EXERCISE AIM
Only the number is needed: how many lines in the entries below contain the string "Дана"?

(Beginning of EXTRACTED DATA)

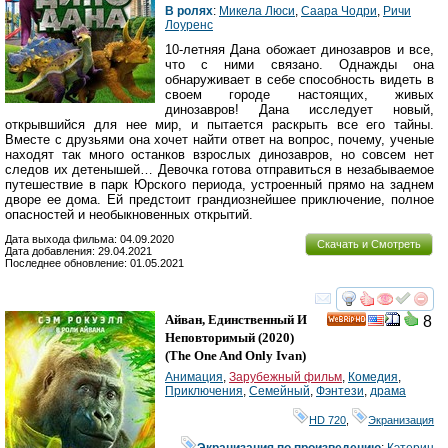
В ролях
:
Микела Люси
,
Саара Чодри
,
Ричи
Лоуренс
10-летняя Дана обожает динозавров и все,
что с ними связано. Однажды она
обнаруживает в себе способность видеть в
своем городе настоящих, живых
динозавров! Дана исследует новый,
открывшийся для нее мир, и пытается раскрыть все его тайны.
Вместе с друзьями она хочет найти ответ на вопрос, почему, ученые
находят так много останков взрослых динозавров, но совсем нет
следов их детенышей… Девочка готова отправиться в незабываемое
путешествие в парк Юрского периода, устроенный прямо на заднем
дворе ее дома. Ей предстоит грандиознейшее приключение, полное
опасностей и необыкновенных открытий.
Дата выхода фильма: 04.09.2020
Скачать и Смотреть
Дата добавления: 29.04.2021
Последнее обновление: 01.05.2021
смотреть
инте
Айван, Единственный И
8
HD
Неповторимый
(2020)
(
The One And Only Ivan
)
Анимация
,
Зарубежный фильм
,
Комедия
,
Приключения
,
Семейный
,
Фэнтези
,
драма
HD 720
,
Экранизация
Экранизация по произведению
:
Кэтерин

(End of EXTRACTED DATA)

SOLUTION
2